Die türkische Katastrophenschutzbehörde AFAD hat erste technische Analysen des Erdbebens veröffentlicht, das sich gestern um 12.49 Uhr Ortszeit im Marmarameer ereignet hat. Das Beben erreichte eine Stärke von 6,2 auf der Richterskala und war in einem Umkreis von 300 Kilometern zu spüren – auch in der Metropole Istanbul.
Nach Angaben der AFAD ereignete sich das Beben in einem Segment des nordanatolischen Verwerfungssystems, genauer im zentralen Teil des Marmara-Grabens. Der Erdstoß dauerte rund 13 Sekunden und ereignete sich in einer Tiefe von etwa sieben Kilometern.
15 Kilometer langer Bruch – 30 Zentimeter Verschiebung
Die AFAD-Analyse zeigt, dass das Beben eine horizontale Verschiebung entlang einer etwa 15 km langen und 9,5 km breiten Bruchzone verursachte. Die Bewegung war rechtsdrehend, was den typischen Merkmalen der Nordanatolischen Verwerfung entspricht. Entlang der Bruchlinie wurde eine Verschiebung von etwa 30 Zentimetern gemessen.

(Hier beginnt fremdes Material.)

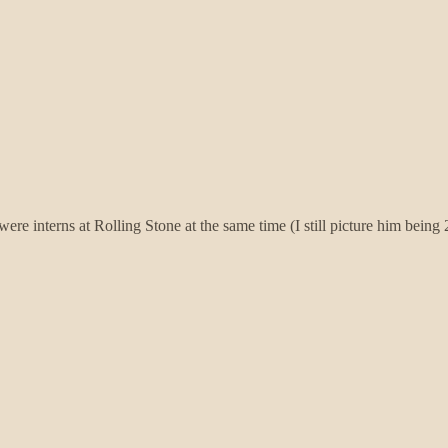
I were interns at Rolling Stone at the same time (I still picture him bein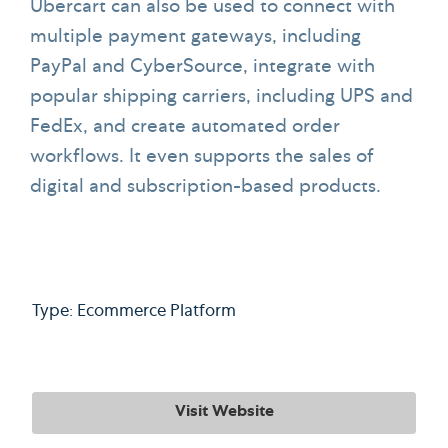
Ubercart can also be used to connect with
multiple payment gateways, including
PayPal and CyberSource, integrate with
popular shipping carriers, including UPS and
FedEx, and create automated order
workflows. It even supports the sales of
digital and subscription-based products.
Type: Ecommerce Platform
Visit Website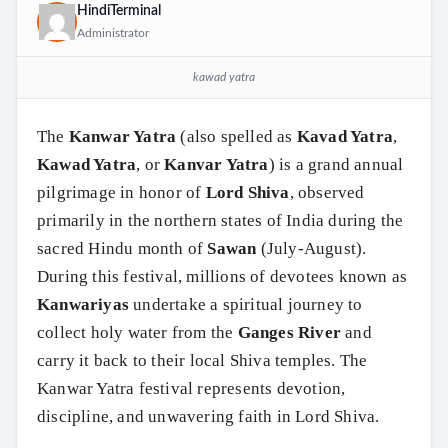
HindiTerminal
Administrator
kawad yatra
The
Kanwar Yatra
(also spelled as
Kavad Yatra
,
Kawad Yatra
, or
Kanvar Yatra
) is a grand annual
pilgrimage in honor of
Lord Shiva
, observed
primarily in the northern states of India during the
sacred Hindu month of
Sawan
(July-August).
During this festival, millions of devotees known as
Kanwariyas
undertake a spiritual journey to
collect holy water from the
Ganges River
and
carry it back to their local Shiva temples. The
Kanwar Yatra festival represents devotion,
discipline, and unwavering faith in Lord Shiva.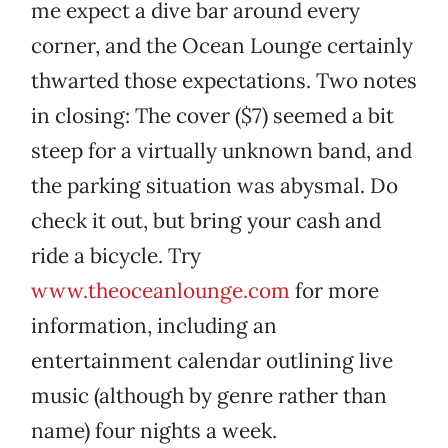
me expect a dive bar around every
corner, and the Ocean Lounge certainly
thwarted those expectations. Two notes
in closing: The cover ($7) seemed a bit
steep for a virtually unknown band, and
the parking situation was abysmal. Do
check it out, but bring your cash and
ride a bicycle. Try
www.theoceanlounge.com
for more
information, including an
entertainment calendar outlining live
music (although by genre rather than
name) four nights a week.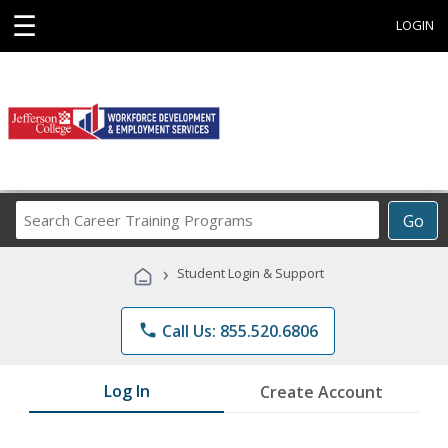
☰
LOGIN
Search
Go
Career
Training
›
Student Login & Support
Programs
phone
Call Us: 855.520.6806
Log In
Create Account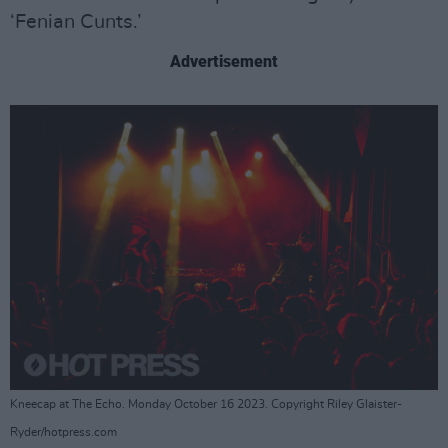
‘Fenian Cunts.’
Advertisement
Kneecap at The Echo. Monday October 16 2023. Copyright Riley Glaister-
Ryder/hotpress.com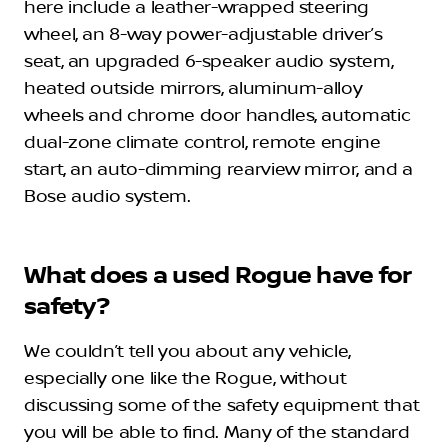
here include a leather-wrapped steering
wheel, an 8-way power-adjustable driver’s
seat, an upgraded 6-speaker audio system,
heated outside mirrors, aluminum-alloy
wheels and chrome door handles, automatic
dual-zone climate control, remote engine
start, an auto-dimming rearview mirror, and a
Bose audio system.
What does a used Rogue have for
safety?
We couldn’t tell you about any vehicle,
especially one like the Rogue, without
discussing some of the safety equipment that
you will be able to find. Many of the standard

Über 180 Nachbeben – weitere Erschütterungen möglich
Seit dem Hauptbeben wurden laut AFAD bereits 184 Nachbeben registriert, davon sieben mit einer Magnitude von 4,0 oder größer. Die Nachbeben konzentrieren sich vor allem entlang einer 10 bis 15 Kilometer langen Linie östlich des Epizentrums – insbesondere am nördlichen Rand des zentralen Marmara-Grabens in der Nähe der Hauptverwerfung.
AFAD warnt, dass auch in den kommenden Tagen mit weiteren spürbaren Nachbeben zu rechnen ist. Die Bevölkerung wird daher zu Vorsicht und Ruhe aufgerufen.

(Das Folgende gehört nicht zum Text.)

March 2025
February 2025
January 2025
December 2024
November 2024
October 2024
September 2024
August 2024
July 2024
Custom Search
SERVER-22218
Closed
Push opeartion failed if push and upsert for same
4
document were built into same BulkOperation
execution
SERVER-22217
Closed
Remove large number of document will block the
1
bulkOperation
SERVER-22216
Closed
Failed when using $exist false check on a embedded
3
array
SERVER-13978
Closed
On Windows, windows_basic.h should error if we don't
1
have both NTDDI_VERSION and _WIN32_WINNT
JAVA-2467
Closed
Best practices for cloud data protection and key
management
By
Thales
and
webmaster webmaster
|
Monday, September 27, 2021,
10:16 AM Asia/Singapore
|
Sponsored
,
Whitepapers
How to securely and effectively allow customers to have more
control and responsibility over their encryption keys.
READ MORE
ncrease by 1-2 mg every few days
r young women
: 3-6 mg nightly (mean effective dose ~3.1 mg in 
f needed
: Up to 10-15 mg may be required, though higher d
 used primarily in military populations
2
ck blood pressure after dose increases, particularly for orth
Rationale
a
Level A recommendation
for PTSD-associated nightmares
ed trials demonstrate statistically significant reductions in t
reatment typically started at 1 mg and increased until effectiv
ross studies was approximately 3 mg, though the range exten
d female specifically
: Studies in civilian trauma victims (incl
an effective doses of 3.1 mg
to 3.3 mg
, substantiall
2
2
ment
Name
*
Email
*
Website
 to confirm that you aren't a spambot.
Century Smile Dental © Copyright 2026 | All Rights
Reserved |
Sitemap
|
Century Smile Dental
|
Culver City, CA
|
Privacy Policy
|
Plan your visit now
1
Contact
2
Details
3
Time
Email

Schadensmeldungen und Sicherheitshinweise
Bisher sind über 10.000 Anrufe bei der zentralen Notrufnummer 112 eingegangen, davon 296 mit konkreten Hinweisen auf Gebäudeschäden. Expertenteams des Ministeriums für Umwelt, Stadtplanung und Klimawandel sind derzeit im Einsatz, um die betroffenen Gebäude vor Ort zu inspizieren.
AFAD appelliert eindringlich an die Bevölkerung, beschädigte Gebäude nicht zu betreten, bis eine offizielle Überprüfung durch Experten stattgefunden hat. Bürgerinnen und Bürger, die einen Gebäudeschaden vermuten, werden gebeten, sich direkt an den Notruf zu wenden.
Warnung vor Falschinformationen
Die Behörde mahnt auch zur Vorsicht bei der Verbreitung von nicht verifizierten Informationen über soziale Medien. Es wird empfohlen, sich ausschließlich auf offizielle Mitteilungen der Behörden zu verlassen.
Die AFAD und das eigens eingerichtete „Erdbeben-Wissenschaftskomitee“ kündigten an, die Entwicklung weiter genau zu beobachten und regelmäßig aktuelle Informationen zur Lage zu veröffentlichen.